NeRF-LOAM: Neural Implicit Representation for Large-Scale Incremental LiDAR Odometry and Mapping

The paper introduces NeRF-LOAM, a novel approach for simultaneously achieving LiDAR odometry and mapping (LOAM) using neural implicit representations, specifically for large-scale outdoor environments. The proposed method integrates the advancements in neural radiance fields (NeRF) for implicit 3D scene representation with incremental LiDAR data, addressing a significant gap in existing methodologies that tend to prioritize tracking accuracy over dense environment reconstruction.

Core Components and Methodology

The NeRF-LOAM framework consists of three primary modules: neural odometry, neural mapping, and mesh reconstruction. Each module is crucial for the holistic operation of the system:

  1. Neural Odometry: This module estimates the 6-degree-of-freedom (DoF) pose of a mobile system using LiDAR data. It employs a neural signed distance function (SDF) to mitigate Z-axis drift by segregating ground and non-ground points. This separation ensures a more stable and accurate odometric estimation, leveraging the structured nature of ground points for enhanced precision.
  2. Neural Mapping: After odometry estimation, the mapping module transforms LiDAR points into the global coordinate system, utilizing octree-based voxel embeddings. The system dynamically generates these embeddings without pre-allocation, allowing the method to be pre-training free and adaptable across different environments. Joint optimization of voxel embeddings and pose ensures high-fidelity 3D representation.
  3. Mesh Reconstruction: This final module produces a dense mesh map using the marching cubes algorithm, based on the SDF values optimized during the mapping process.
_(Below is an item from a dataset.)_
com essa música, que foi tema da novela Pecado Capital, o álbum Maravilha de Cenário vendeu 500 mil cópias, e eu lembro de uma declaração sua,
The inclusion of a key-scan refinement strategy ensures that the map is both accurate and consistent over large-scale environments, addressing potential inconsistencies from trajectory drift.
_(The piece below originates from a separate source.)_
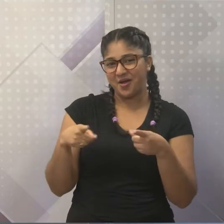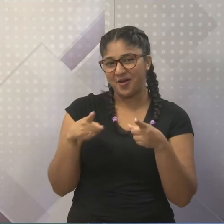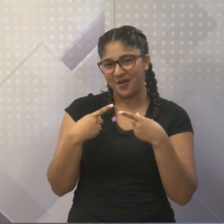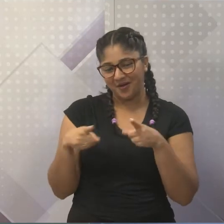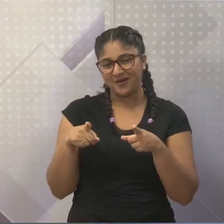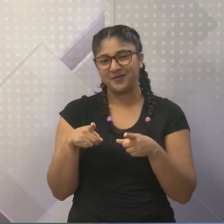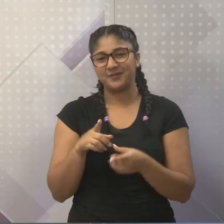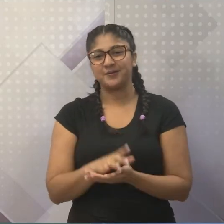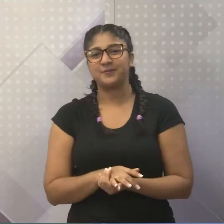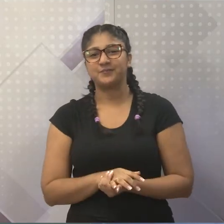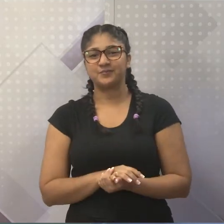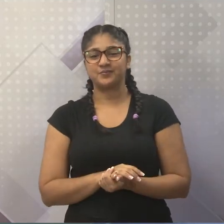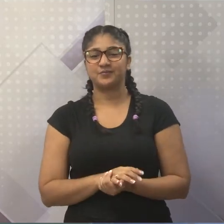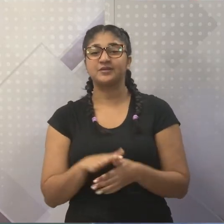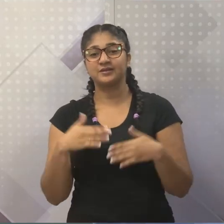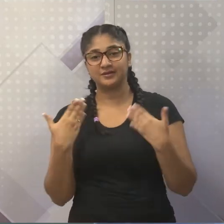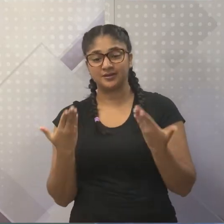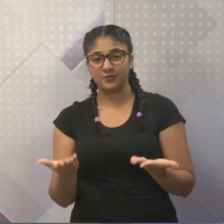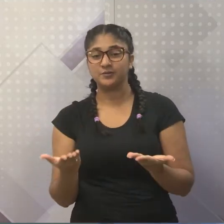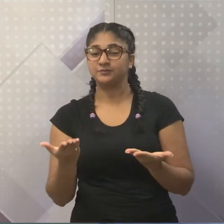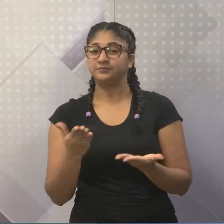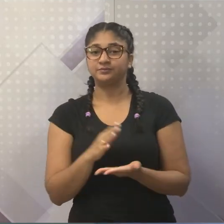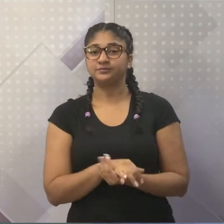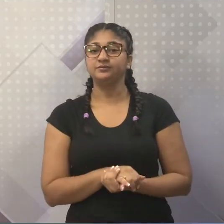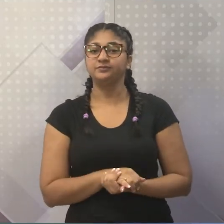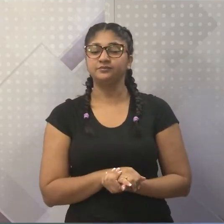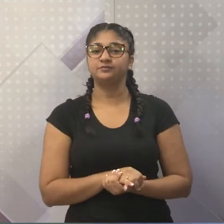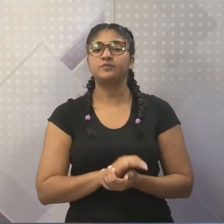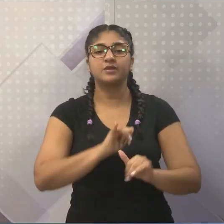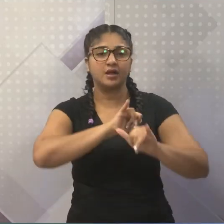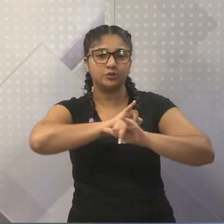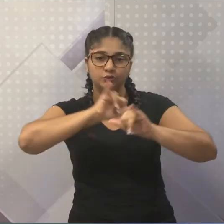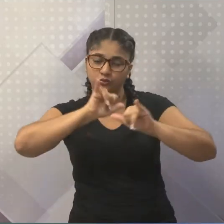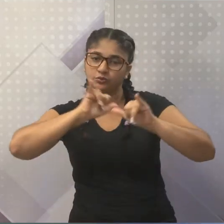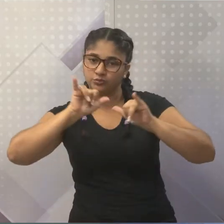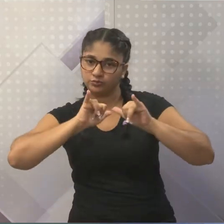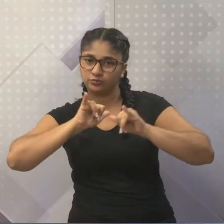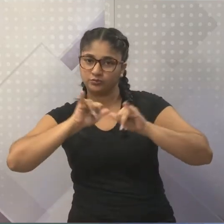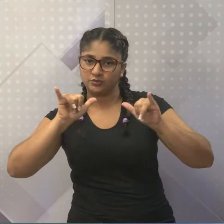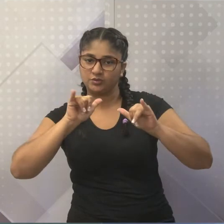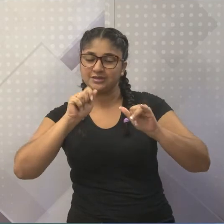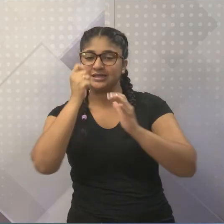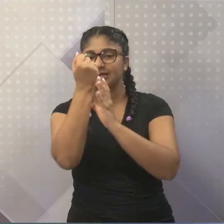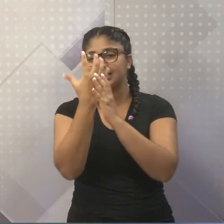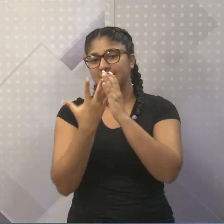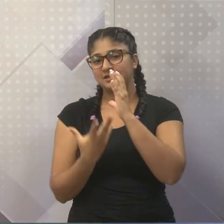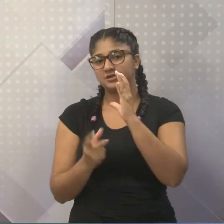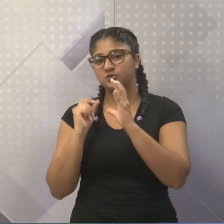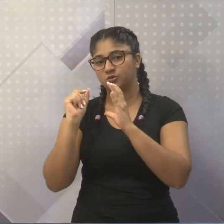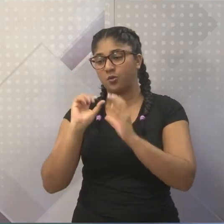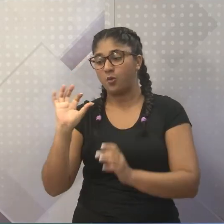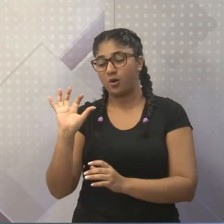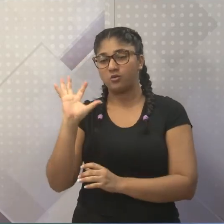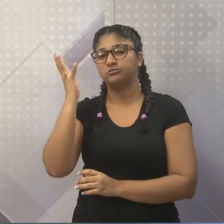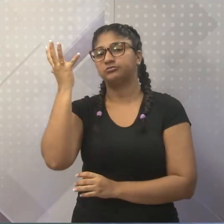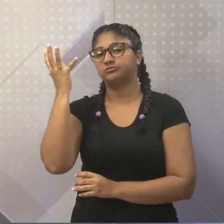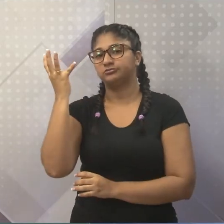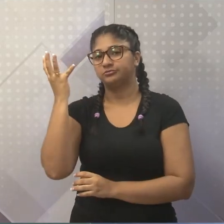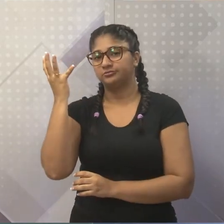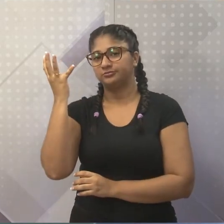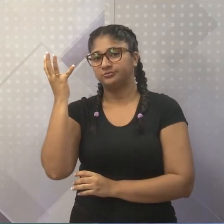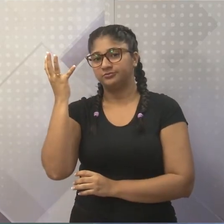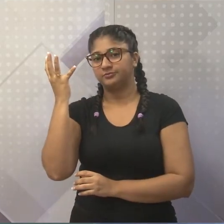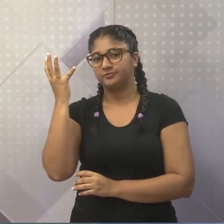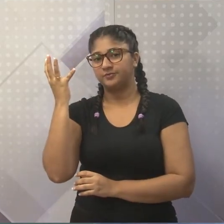gíria de novo, nós estamos usando, olha aí. Então, mas a notícia em si, ela é caracterizada por um fato. Um fato que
Experimental Evaluation and Results

The NeRF-LOAM approach demonstrates state-of-the-art performance across several publicly available datasets, including MaiCity, Newer College, and KITTI. These experiments assess both odometry accuracy and mapping quality. Notably, the system achieves:

  • Odometry: Effective tracking without the need for pre-training, showing competitive results against established methods such as ICP variants, SuMA, and others.
  • Mapping: Superior reconstruction metrics, including accuracy, completion, and Chamfer-L1 distance, particularly when ground truth poses are available. The approach excels in producing smooth, complete maps even under sparse observation conditions as seen in the Newer College dataset.

Implications and Future Directions

The implications of NeRF-LOAM are significant, both practically and theoretically. Practically, the method offers a robust solution for autonomous navigation systems that require accurate mapping and localization in diverse, large-scale environments. Theoretically, the integration of neural implicit representations with LiDAR data opens new avenues for research in 3D scene understanding and SLAM systems.

Future work could focus on enhancing real-time processing capabilities by optimizing the intersection query operations and considering loop closure techniques to reduce trajectory drift in long-term operations. Additionally, potential applications in augmented reality and robotics present exciting possibilities for further exploration.

Conclusion

NeRF-LOAM represents a noteworthy advance in LiDAR-based odometry and mapping. By leveraging neural implicit representations, the approach not only attains high accuracy in pose estimation but also facilitates detailed environmental reconstruction. This work addresses critical challenges in large-scale autonomy and sets a foundational platform for future innovations in the domain.